■ EXERCISE GOAL
Copy the material below without any change, starting at the line that contains "pose: elev=30.6 azim=335.2" and ending after the line that contains "Dot at: (195, 374)".

(Records from a collection)
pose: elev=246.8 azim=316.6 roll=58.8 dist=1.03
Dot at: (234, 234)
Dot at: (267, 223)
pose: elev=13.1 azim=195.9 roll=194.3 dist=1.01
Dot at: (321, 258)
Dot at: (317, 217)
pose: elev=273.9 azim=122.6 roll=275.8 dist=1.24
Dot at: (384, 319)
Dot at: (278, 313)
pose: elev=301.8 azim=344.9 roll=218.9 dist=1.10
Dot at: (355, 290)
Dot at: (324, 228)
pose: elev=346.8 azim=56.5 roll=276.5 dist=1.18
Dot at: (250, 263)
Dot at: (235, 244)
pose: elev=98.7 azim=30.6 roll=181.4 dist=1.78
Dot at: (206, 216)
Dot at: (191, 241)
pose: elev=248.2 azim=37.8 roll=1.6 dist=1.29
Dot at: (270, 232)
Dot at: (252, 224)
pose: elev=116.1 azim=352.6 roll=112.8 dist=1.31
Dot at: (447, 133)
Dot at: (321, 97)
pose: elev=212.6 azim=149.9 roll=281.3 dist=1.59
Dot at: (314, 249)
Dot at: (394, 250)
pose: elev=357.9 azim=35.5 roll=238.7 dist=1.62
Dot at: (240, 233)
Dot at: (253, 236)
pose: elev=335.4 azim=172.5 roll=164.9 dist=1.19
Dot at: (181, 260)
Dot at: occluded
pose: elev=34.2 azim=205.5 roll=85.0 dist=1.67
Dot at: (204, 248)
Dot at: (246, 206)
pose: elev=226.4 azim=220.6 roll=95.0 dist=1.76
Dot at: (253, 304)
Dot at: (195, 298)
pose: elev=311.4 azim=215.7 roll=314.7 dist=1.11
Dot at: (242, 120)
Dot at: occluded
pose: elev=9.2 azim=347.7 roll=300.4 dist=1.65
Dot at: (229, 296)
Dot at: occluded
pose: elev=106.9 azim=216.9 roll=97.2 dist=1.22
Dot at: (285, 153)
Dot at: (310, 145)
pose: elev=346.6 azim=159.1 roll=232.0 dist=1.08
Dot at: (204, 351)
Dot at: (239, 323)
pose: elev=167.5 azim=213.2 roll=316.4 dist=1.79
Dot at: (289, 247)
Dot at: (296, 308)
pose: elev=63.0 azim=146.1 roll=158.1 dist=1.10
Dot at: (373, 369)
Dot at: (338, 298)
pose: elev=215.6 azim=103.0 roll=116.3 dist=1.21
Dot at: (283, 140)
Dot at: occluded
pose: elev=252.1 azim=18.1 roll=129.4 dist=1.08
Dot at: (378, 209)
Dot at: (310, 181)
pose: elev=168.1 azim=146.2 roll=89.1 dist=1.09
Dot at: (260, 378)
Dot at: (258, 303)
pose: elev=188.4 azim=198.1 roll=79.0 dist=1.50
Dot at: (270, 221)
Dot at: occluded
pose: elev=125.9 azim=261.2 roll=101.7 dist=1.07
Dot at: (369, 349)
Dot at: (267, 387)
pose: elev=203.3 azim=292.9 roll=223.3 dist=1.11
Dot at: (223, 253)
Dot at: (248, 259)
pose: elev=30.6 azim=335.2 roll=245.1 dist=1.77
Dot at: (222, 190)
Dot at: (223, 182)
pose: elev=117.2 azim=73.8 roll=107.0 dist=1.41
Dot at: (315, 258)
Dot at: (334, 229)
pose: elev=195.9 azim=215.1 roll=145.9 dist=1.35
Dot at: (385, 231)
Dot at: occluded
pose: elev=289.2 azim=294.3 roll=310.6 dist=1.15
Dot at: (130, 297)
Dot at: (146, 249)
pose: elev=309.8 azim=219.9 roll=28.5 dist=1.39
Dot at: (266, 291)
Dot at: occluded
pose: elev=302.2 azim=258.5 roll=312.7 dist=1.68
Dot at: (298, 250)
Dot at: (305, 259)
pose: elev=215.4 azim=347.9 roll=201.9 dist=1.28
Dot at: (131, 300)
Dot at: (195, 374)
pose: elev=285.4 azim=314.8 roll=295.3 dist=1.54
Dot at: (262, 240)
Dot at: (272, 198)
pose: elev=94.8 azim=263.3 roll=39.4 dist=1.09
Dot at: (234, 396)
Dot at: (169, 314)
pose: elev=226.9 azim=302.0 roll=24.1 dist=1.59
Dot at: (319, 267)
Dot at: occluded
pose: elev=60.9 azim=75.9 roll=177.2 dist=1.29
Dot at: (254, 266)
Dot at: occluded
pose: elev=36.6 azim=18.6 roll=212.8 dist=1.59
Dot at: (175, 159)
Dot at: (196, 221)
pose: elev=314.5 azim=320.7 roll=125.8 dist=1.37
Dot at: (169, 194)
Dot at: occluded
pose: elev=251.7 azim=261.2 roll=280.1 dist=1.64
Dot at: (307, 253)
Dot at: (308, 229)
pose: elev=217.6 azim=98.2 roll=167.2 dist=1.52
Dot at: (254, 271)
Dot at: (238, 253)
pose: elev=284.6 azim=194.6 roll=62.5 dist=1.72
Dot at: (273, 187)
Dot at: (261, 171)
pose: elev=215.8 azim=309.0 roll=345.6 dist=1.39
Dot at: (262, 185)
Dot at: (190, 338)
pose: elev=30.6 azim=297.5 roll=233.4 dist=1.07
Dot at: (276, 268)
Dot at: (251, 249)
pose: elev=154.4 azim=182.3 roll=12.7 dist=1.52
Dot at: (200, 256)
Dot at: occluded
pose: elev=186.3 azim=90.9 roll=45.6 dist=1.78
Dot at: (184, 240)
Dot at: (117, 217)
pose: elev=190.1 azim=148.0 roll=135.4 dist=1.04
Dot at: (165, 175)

■ SOLVED PROBLEM
pose: elev=30.6 azim=335.2 roll=245.1 dist=1.77
Dot at: (222, 190)
Dot at: (223, 182)
pose: elev=117.2 azim=73.8 roll=107.0 dist=1.41
Dot at: (315, 258)
Dot at: (334, 229)
pose: elev=195.9 azim=215.1 roll=145.9 dist=1.35
Dot at: (385, 231)
Dot at: occluded
pose: elev=289.2 azim=294.3 roll=310.6 dist=1.15
Dot at: (130, 297)
Dot at: (146, 249)
pose: elev=309.8 azim=219.9 roll=28.5 dist=1.39
Dot at: (266, 291)
Dot at: occluded
pose: elev=302.2 azim=258.5 roll=312.7 dist=1.68
Dot at: (298, 250)
Dot at: (305, 259)
pose: elev=215.4 azim=347.9 roll=201.9 dist=1.28
Dot at: (131, 300)
Dot at: (195, 374)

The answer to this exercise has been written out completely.